The idea for Annabel, Again came to me while walking my dog in the park near our home. It was the middle of summer, and the lake was completely dry. Maybe it’s because I like to run, or perhaps there’s something about that vast, open space that appealed to me, but I suddenly imagined a young girl running madly across that dry lake-bed. I didn’t know who she was, or whether she was running from, or towards something, but the image stayed with me and formed the basis for the novel. In the book, this scene occurs towards the end, but I didn’t really know that until I got there.

At the time that I started writing the book, my daughter had a friend who lived across the park from us, and I guess that formed part of the story. I thought about two best friends who lived on opposite sides of the park and why one of them might be running, and gradually spun everything out from there, like a big, messy spider-web.

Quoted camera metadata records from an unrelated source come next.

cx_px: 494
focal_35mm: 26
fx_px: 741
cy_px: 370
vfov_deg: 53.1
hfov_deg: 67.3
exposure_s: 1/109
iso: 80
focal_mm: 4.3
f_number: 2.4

As the story evolved, I realized that I was writing about female friendship, and that this is something that I’m very interested in. I think all of us who have been girls have had to negotiate the often difficult and always-shifting terrain of early female friendships; I remember finding it tough to steer a path through all that myself.

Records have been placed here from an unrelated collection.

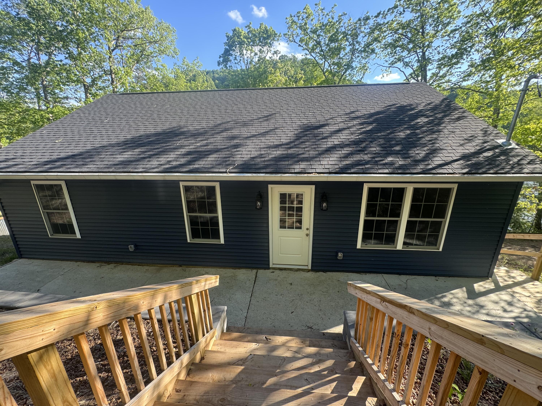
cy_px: 203
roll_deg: +0.9
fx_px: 219
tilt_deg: -17.2
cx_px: 271
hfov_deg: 102.1
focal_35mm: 14
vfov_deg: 85.7
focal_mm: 2.22
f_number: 2.2
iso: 40
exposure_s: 1/140
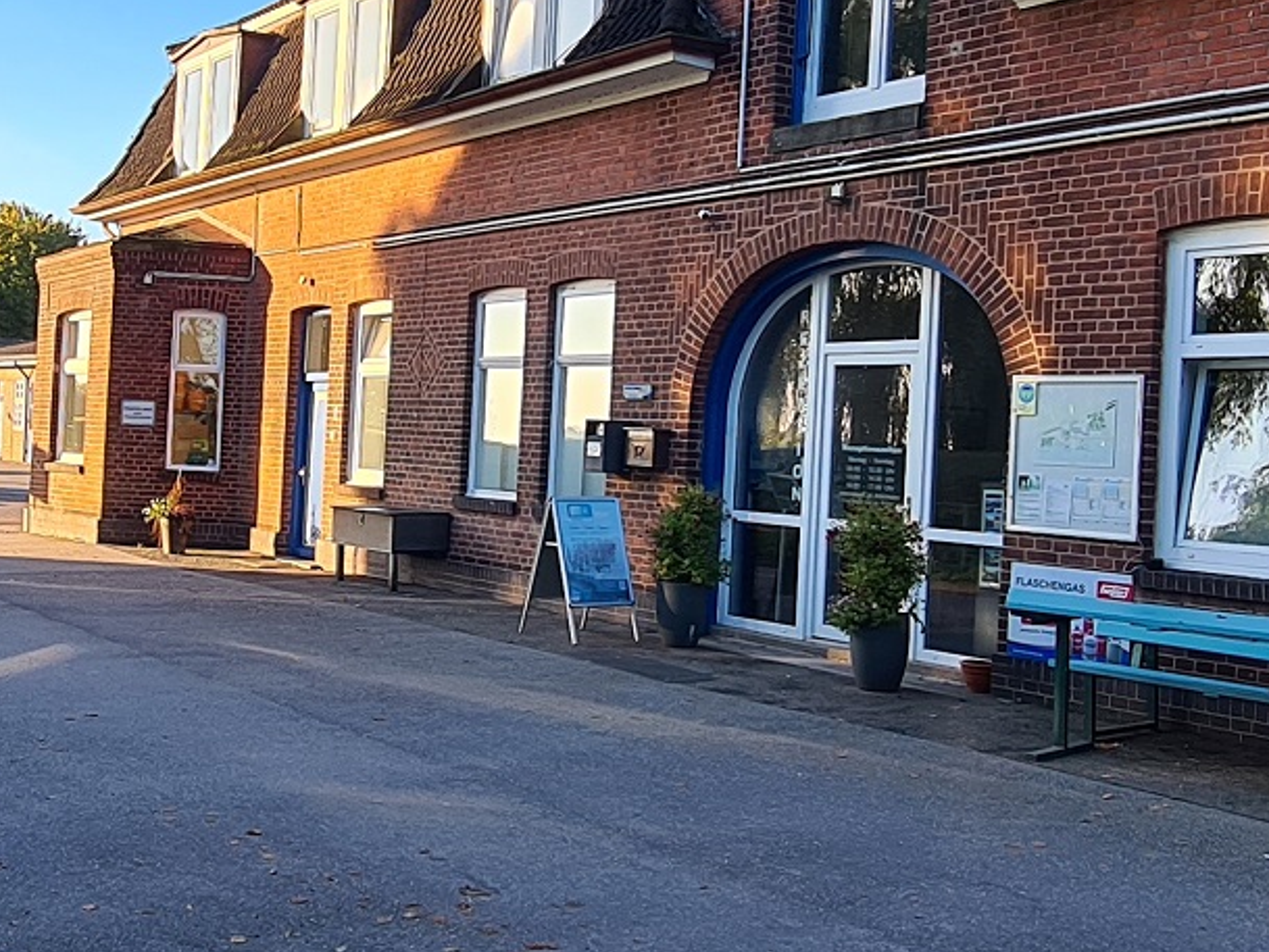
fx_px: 1503
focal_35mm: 41
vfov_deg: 35.1
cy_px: 404
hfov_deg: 45.3
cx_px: 467
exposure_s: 1/367
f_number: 2.2
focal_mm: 2.2
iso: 50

Although there’s nothing autobiographical about the book in terms of plot – I never had a friend who moved away and then came back – I guess you could say that parts of it are emotionally autobiographical. I’m sure that I tapped into some of my own experiences in writing the interactions between the girls and there are other elements I’ve drawn from my own life – for example:

  • Tmanning1he park in between Livvy’s and Annabel’s houses, which I call Sheldon Park in the novel, is based on Manning Park, just a short walk from my house. It features cruising ducks, invisible tortoises, and scraggly old-man trees.

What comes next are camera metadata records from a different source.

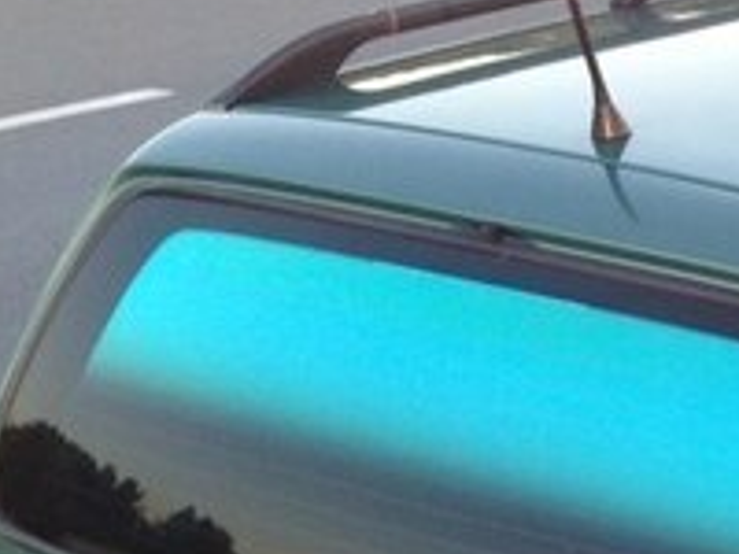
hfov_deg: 16.7
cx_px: 1031
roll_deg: -3.0
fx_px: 2327
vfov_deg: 13.2
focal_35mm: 109
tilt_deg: -26.0
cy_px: 678
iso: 50
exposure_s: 1/60
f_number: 2.4
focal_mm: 4.12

  • I played netball for years, starting in Centre, and moving on to Goal Shooter around Year 9. Although I liked shooting goals, I always missed the freedom being Centre gave me (and I suspect that, like Livvy, I missed the feeling of everything revolving around me).
  • I used to time myself running around the block. My brother (who I was trying to emulate, and who to this day is an amazing endurance athlete) used to stroll beside me as I huffed and puffed, saying, ‘Are you sure you can’t go any faster?’ It always frustrated me that I was such a good runner in my head, but that my legs didn’t seem to get the message. Livvy would have said that I was obviously good at other things … ‘yet to be discovered’.
  • As an adult, I have been known to enthusiastically leap onto playground swings, only to discover that my stomach isn’t as strong as it used to be.
  • Despite all these small pieces of me that made their way into the book, I would like to stress that I am nothing like Livvy’s Mum. Or Annabel’s. Not one little bit.